Ementa: APELAÇÃO. PRESTAÇÃO DE SERVIÇOS ESCOLARES. AÇÃO DE OBRIGAÇÃO DE FAZER. CURSO DE DIREITO. MATRÍCULA NEGADA EM RAZÃO DE EXISTÊNCIA DE DEPENDÊNCIA. OBSTÁCULO CRIADO PELA RÉ AO NÃO DISPONIBILIZAR TURMA REGULAR PARA A ALUNA CURSAR A DISCIPLINA REPROVADA. SUSPENSÃO UNILATERAL DO PROGRAMA DE RECUPERAÇÃO PARA ALUNOS QUE TIVERAM MATÉRIAS REPROVADAS. ATO ARBITRÁRIO AFASTADO. POSSIBILIDADE EXCEPCIONAL DE PROMOÇÃO DE SEMESTRE MEDIANTE A SIMULTÂNEA FREQUÊNCIA DO CURSO E DA MATÉRIA PENDENTE. RECURSO IMPROVIDO. Reprovada em única disciplina do 8º semestre do curso de Direito, a autora não pôde cursar a matéria pendente, pois a ré não disponibilizou turma regular no semestre subsequente, o que inviabilizou a situação acadêmica dela.
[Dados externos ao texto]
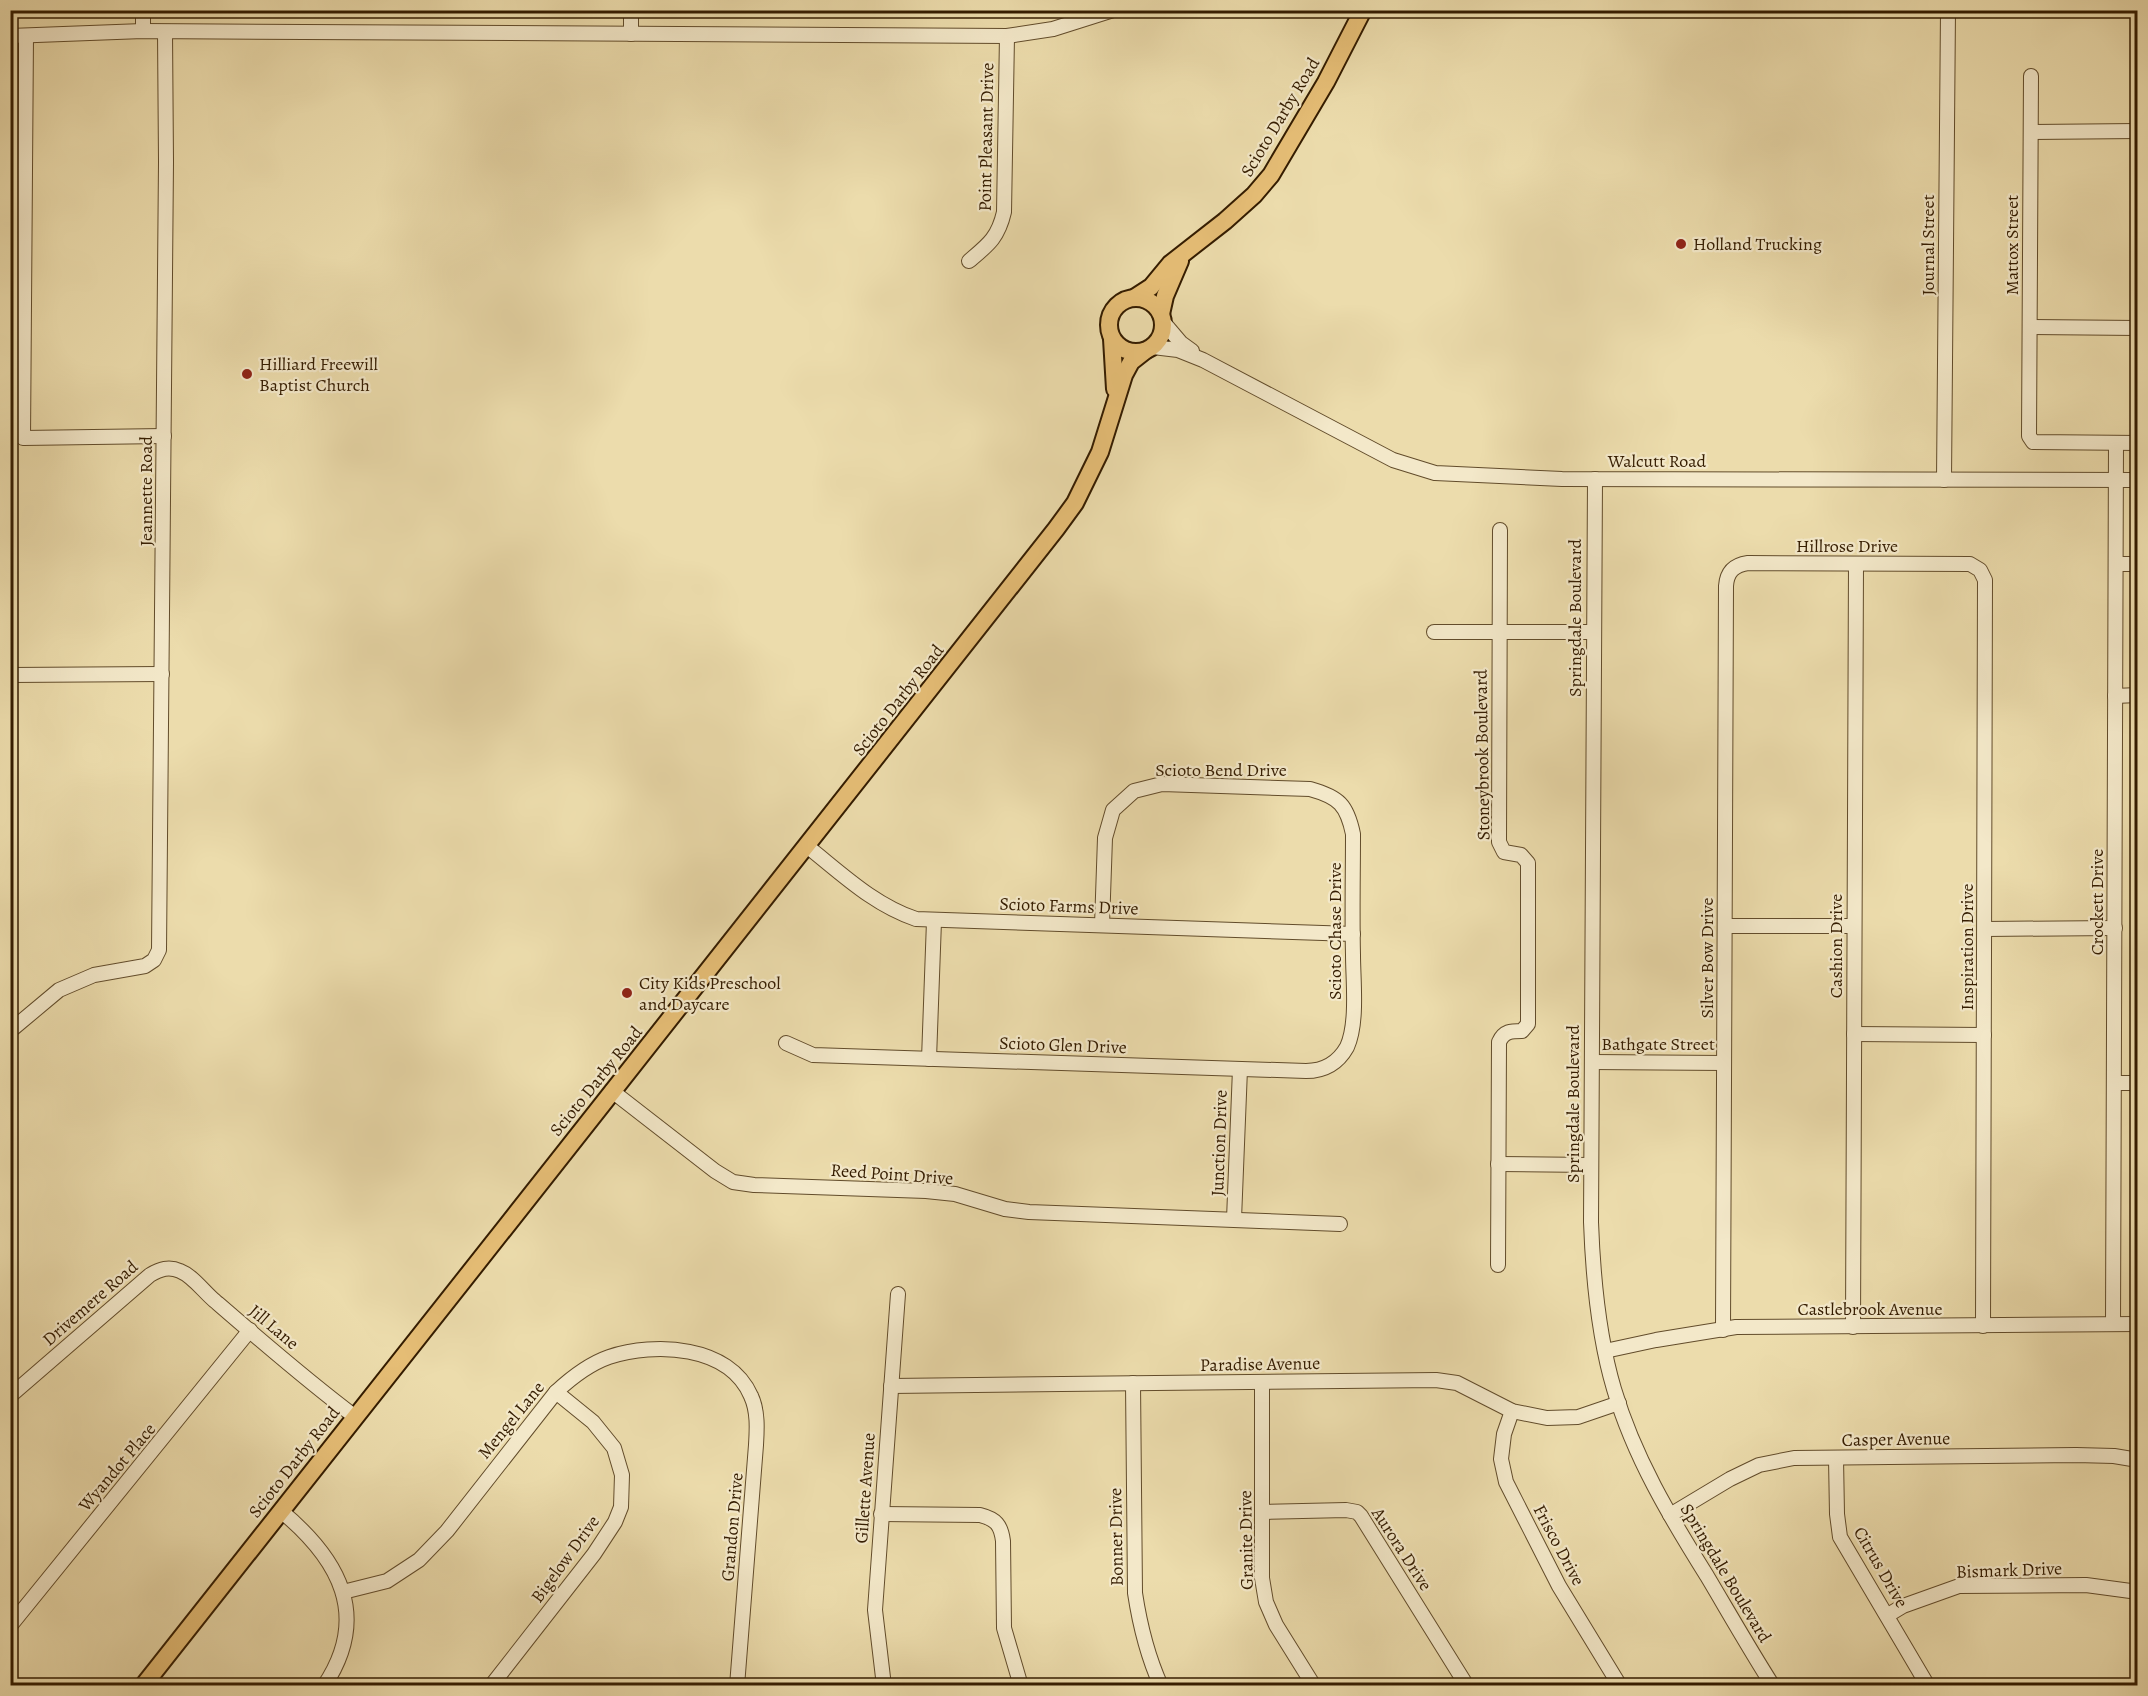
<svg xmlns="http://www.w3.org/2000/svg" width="2148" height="1696" viewBox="0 0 2148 1696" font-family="Alegreya,serif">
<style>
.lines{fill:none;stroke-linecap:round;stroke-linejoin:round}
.minor-casing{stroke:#624c2b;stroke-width:16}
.major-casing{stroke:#341c00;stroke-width:20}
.minor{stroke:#f3e8c9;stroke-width:14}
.major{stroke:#e6be76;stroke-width:16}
.poi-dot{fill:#8f2418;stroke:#f3e8c9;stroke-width:2}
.labels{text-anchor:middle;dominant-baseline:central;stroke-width:4.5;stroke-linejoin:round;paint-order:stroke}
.street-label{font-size:18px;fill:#341c00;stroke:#f3e8c9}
.poi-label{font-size:18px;fill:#341c00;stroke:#f3e8c9;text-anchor:start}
</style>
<rect width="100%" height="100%" fill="#ecdcac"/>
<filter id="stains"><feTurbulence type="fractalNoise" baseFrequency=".00333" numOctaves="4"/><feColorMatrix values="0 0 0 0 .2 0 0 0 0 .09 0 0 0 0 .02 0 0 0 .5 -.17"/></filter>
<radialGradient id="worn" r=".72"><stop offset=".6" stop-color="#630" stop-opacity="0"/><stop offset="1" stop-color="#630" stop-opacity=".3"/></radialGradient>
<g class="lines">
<defs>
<g id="minor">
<polyline points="143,10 143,31"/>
<polyline points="631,34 631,10"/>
<polyline points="10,36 143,31 1007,36 1053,29 1113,10"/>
<polyline points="26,36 23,438 164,436"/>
<polyline points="2031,76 2029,436 2033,442 2138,443"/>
<polyline points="2031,132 2138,131"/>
<path d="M969,261C988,245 998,238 1004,212L1007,36"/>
<polyline points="1164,323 1181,343 1192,351"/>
<polyline points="2030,327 2138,328"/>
<polyline points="1153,347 1178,350 1203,360 1393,460 1435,473 1562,479 2138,480"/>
<path d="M1595,479L1591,1222C1593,1278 1598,1335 1614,1389C1634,1457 1670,1517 1707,1576C1729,1613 1750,1650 1773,1686"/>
<polyline points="1944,480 1948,10"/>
<polyline points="2117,564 2138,564"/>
<polyline points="1434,632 1593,632"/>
<polyline points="10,675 162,674"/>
<polyline points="2115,696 2138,695"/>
<path d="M808,847C842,874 874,905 916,919L1353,934"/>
<polyline points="1725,926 1854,926"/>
<polyline points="1985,929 2115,928"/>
<polyline points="10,1031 59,990 94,975 145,966 154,960 159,950 166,162 165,32"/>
<polyline points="1854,1034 1984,1035"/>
<path d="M786,1043L813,1055L1306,1071C1324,1071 1338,1063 1347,1047C1358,1023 1353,980 1353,955C1352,914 1353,874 1353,834C1347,805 1339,797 1310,789L1162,784L1134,791L1113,810L1105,838L1102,925"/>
<polyline points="929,1059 934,921"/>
<polyline points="1592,1062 1724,1063"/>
<polyline points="2114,1083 2138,1083"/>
<polyline points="612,1091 715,1171 733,1182 754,1185 926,1191 955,1194 1005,1209 1029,1212 1340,1224"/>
<polyline points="1498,1164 1591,1165"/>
<polyline points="1234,1219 1240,1069"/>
<path d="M1498,1265L1499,1042C1504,1031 1511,1031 1522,1031L1528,1024V863L1521,855L1504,852L1499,842L1500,530"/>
<polyline points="2113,1324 2116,443"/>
<polyline points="1853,1327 1856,564"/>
<path d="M1723,1330L1726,586C1727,572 1734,565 1748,563L1970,564L1980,570L1985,580L1983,1326"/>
<polyline points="1605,1351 1656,1340 1736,1327 2138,1324"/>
<polyline points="1262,1382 1262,1578 1266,1602 1276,1625 1314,1686"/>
<path d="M1133,1383L1135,1593C1140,1626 1147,1655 1161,1686"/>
<polyline points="891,1386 1436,1380 1457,1383 1512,1411 1547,1418 1578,1417 1619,1403"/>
<path d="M10,1396L150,1275C160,1269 169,1266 180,1271C193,1276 204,1292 215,1301C260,1340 306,1380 354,1416"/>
<polyline points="1512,1411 1504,1434 1501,1459 1506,1482 1559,1586 1620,1686"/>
<polyline points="1836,1458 1837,1514 1840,1537 1928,1686"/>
<path d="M281,1511C339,1559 371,1616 324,1686"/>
<polyline points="1263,1512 1346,1510 1357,1512 1361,1516 1467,1686"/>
<path d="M881,1514L980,1515C996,1519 1001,1525 1003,1541L1004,1628L1021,1686"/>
<polyline points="1670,1515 1730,1479 1759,1465 1794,1458 2076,1455 2114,1456 2138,1460"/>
<path d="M343,1592L387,1581L419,1560L447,1531L556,1392C571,1378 589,1364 609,1357C655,1342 729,1345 751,1396C758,1411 757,1429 756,1445L737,1686"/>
<polyline points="1888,1615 1903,1606 1959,1586 2086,1585 2138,1592"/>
<polyline points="10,1626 250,1330"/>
<polyline points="491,1686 594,1554 615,1522 621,1507 622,1475 614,1448 593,1422 556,1392"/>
<polyline points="884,1686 875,1610 898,1294"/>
</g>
<g id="major">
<circle cx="1136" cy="325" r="27"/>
<polyline points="1134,298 1151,287 1170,264 1225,221 1254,195 1271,175 1326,82 1363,10"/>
<polyline points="1161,314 1165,296 1180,261"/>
<polyline points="1112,339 1115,389"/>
<path d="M143,1686C447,1300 753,916 1056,529L1075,503L1100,452L1124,375L1131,362L1145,351"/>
</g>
</defs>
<use href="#minor" class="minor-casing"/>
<use href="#major" class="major-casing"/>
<use href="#minor" class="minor"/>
<use href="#major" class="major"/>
</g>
<g class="poi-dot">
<circle cx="1681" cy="244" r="6"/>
<circle cx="247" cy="374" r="6"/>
<circle cx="627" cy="993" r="6"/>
</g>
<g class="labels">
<g class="street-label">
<text transform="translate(1280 117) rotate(-59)">Scioto Darby Road</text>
<text transform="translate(986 137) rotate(-89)">Point Pleasant Drive</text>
<text transform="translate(1928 245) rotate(-90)">Journal Street</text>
<text transform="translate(2012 245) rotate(-90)">Mattox Street</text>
<text x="1657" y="461">Walcutt Road</text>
<text transform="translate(146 491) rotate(-90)">Jeannette Road</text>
<text x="1847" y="546">Hillrose Drive</text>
<text transform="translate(1575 618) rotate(-90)">Springdale Boulevard</text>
<text transform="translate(898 700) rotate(-52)">Scioto Darby Road</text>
<text transform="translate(1482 755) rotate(-91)">Stoneybrook Boulevard</text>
<text x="1221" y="770">Scioto Bend Drive</text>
<text transform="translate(2097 902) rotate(-90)">Crockett Drive</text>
<text transform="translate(1069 906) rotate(2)">Scioto Farms Drive</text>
<text transform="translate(1335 931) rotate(-90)">Scioto Chase Drive</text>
<text transform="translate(1836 946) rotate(-90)">Cashion Drive</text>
<text transform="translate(1967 947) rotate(-90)">Inspiration Drive</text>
<text transform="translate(1707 958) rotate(-90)">Silver Bow Drive</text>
<text x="1658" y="1044">Bathgate Street</text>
<text transform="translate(1063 1045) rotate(2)">Scioto Glen Drive</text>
<text transform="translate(596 1081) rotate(-51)">Scioto Darby Road</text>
<text transform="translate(1573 1104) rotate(-90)">Springdale Boulevard</text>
<text transform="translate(1219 1143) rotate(-88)">Junction Drive</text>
<text transform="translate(892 1174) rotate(4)">Reed Point Drive</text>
<text transform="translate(90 1303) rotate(-41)">Drivemere Road</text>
<text x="1870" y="1309">Castlebrook Avenue</text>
<text transform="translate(274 1327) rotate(40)">Jill Lane</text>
<text transform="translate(1260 1364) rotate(-1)">Paradise Avenue</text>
<text transform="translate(511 1420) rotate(-51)">Mengel Lane</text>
<text transform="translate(1896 1439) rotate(-1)">Casper Avenue</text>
<text transform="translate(294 1462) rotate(-52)">Scioto Darby Road</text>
<text transform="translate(117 1467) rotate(-50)">Wyandot Place</text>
<text transform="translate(865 1488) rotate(-86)">Gillette Avenue</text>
<text transform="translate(732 1527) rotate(-85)">Grandon Drive</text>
<text transform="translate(1116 1537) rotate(-91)">Bonner Drive</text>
<text transform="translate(1246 1540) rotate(-91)">Granite Drive</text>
<text transform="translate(1559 1545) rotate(62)">Frisco Drive</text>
<text transform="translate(1402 1549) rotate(57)">Aurora Drive</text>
<text transform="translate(565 1559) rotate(-54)">Bigelow Drive</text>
<text transform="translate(1881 1567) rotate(60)">Citrus Drive</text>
<text transform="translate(2009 1570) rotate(-2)">Bismark Drive</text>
<text transform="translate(1726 1573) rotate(59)">Springdale Boulevard</text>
</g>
<g class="poi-label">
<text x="1693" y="244">Holland Trucking</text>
<text x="259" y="364">Hilliard Freewill<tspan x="259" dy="21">Baptist Church</tspan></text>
<text x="639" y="983">City Kids Preschool<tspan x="639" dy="21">and Daycare</tspan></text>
</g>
</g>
<rect width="2148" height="1696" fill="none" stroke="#ecdcac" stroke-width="36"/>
<rect x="12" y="12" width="2124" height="1672" fill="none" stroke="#341c00" stroke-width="3"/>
<rect x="18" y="18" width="2112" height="1660" fill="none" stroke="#341c00" stroke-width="1.5"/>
<rect width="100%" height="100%" filter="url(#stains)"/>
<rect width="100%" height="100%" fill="url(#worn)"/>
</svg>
A suspensão do programa de recuperação do aluno também prejudicou a estudante, porquanto neste sistema de avaliação havia a possibilidade de eliminar a disciplina existente. O ato unilateral e arbitrário de suspensão imposto pela ré só foi afastado após determinação judicial de efetiva matrícula. Consequentemente, ocorreu a disponibilização de turma para a matéria reprovada.

TRF-4 - APELAÇÃO/REEXAME NECESSÁRIO APELREEX 20966 PR 2005.70.00.020966-1 (TRF-4)

Data de publicação: 05/05/2010

Ementa: ADMINISTRATIVO. UNIVERSIDADE. ADMISSÃO DE ALUNOS PELO SISTEMA DE COTAS. EDITAL QUE TRANSBORDA AS DEFINIÇÕES FIXADAS NA RESOLUÇÃO QUE REGULOU ESSA ADMISSÃO NO ÂMBITO DA UFPR. CANDIDATA QUE SE ENQUADRA NA HIPÓTESE PREVISTA NA RESOLUÇÃO. DIREITO À MATRÍCULA. Apelação e remessa oficial desprovidas.

TRF-5 - Remessa Ex Offício REOMS 99394 CE 2006.81.00.018316-5 (TRF-5)

Data de publicação: 28/07/2008

Ementa: Administrativo. Mandado de segurança. Ensino superior. Aluna aprovada em vestibular. Falta de vaga em disciplina que integra o currículo regular. Direito à matrícula. Manutenção da sentença. Remessa oficial improvida.